The system tracks the debt pool by issuing debt shares (a token) to stakers when they mint or burn sUSD. A staker’s debt percentage would be their balance of tokens divided by the total supply of debt shares.

Example:

Alice mints 100 sUSD, gets issued with 100 debt shares Bob mints 100 sUSD, gets issued with 100 debt shares Both Alice and Bob each have 50% of the debt shares (100 / 200 shares)

When the total debt pool value fluctuates, the shares will be used to calculate how much debt the minter owes. For example, if the debt pool now doubles to 400 sUSD, based on the above scenario:

Alice who has 50% (100 shares), will have 200 sUSD debt Alice who has 50% (100 shares), will have 200 sUSD debt

Burning sUSD reduces the number of debt shares issued against a staker and the number of shares burnt is calculated with the total debt pool value. Continuing with the example above,

Example:

Alice now burns 100 sUSD, which burns (100 / 400) _ 200 shares = 50 shares Alice would have 50 shares after her burn, ⅓ of the debt pool. Alice’s remaining debt will be (50 / 150 shares) _ 300 = 100 sUSD

The oracle

The value of all synthetic assets in the Synthetix system is determined by oracles that push price feeds on-chain. It uses an algorithm with a variety of sources to form an aggregate value for each asset. The price feeds are currently supplied by Chainlink’s independent node operators.

Current Risks and Risk Mitigation Strategies¶

Current risks

There are several risks in the current architecture, as Synthetix is still an experimental system and complex systems require both empirical observations and theoretical analysis. Empirical observation and theoretical analysis ensure the mechanism design aligns incentives for all players.

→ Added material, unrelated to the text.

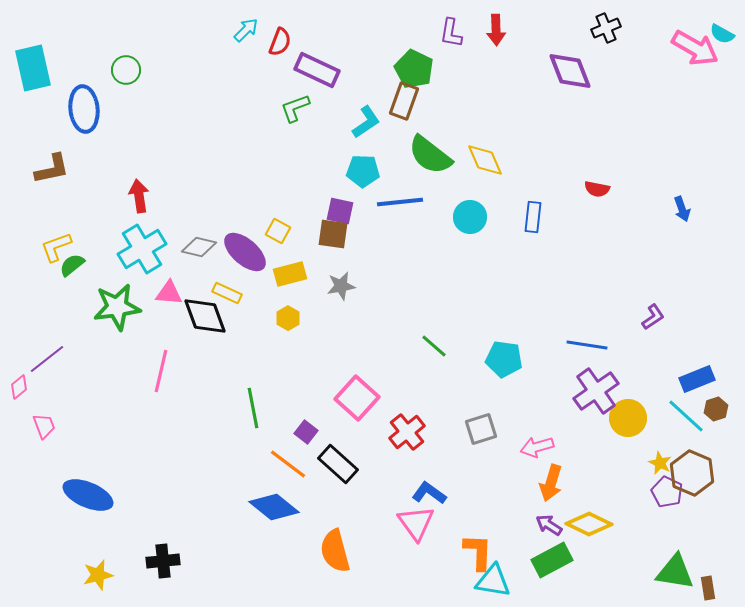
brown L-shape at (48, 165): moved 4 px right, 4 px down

One risk involves the debt SNX holders issue when they stake their SNX and mint Synths. As previously explained, this debt can fluctuate due to exchange rate shifts within the system. This means that to exit the system and unlock their staked SNX, they may need to burn more Synths than they originally minted.

Most people in the cryptocurrency space are aware of this risk, but the prices of most crypto assets are highly correlated to Bitcoin and/or Ethereum. This means it’s possible for major price fluctuations in the SNX token to occur for reasons that have little to do with SNX or the Synthetix system.

Finally, there are a number of aspects of the system that are currently centralized. This decision has been made to ensure the efficient implementation of the project. One example of centralization is the use of proxy contracts across much of the architecture. This is to ensure the system can be upgraded easily but confers a level of control to the engineering team which requires trust from users. While these aspects will be phased out over time, it is important to understand the risks inherent in the current system architecture.

Risk mitigation strategies

As a decentralized protocol, the Synthetix team is committed to decentralization and censorship resistance — this will be a gradual process as the system matures. This includes crucial areas such as our price feeds. Chainlink, reputable a provider of decentralized oracle solutions, supplies all oracles, and Synthetix does not rely on a centralized solution.

Another important area is governance, Synthetic has a system of councils that helps to oversee and govern the protocol. The Spartan Council, the key governing council of Synthetix, is elected by the community and decides which changes to the protocol are approved.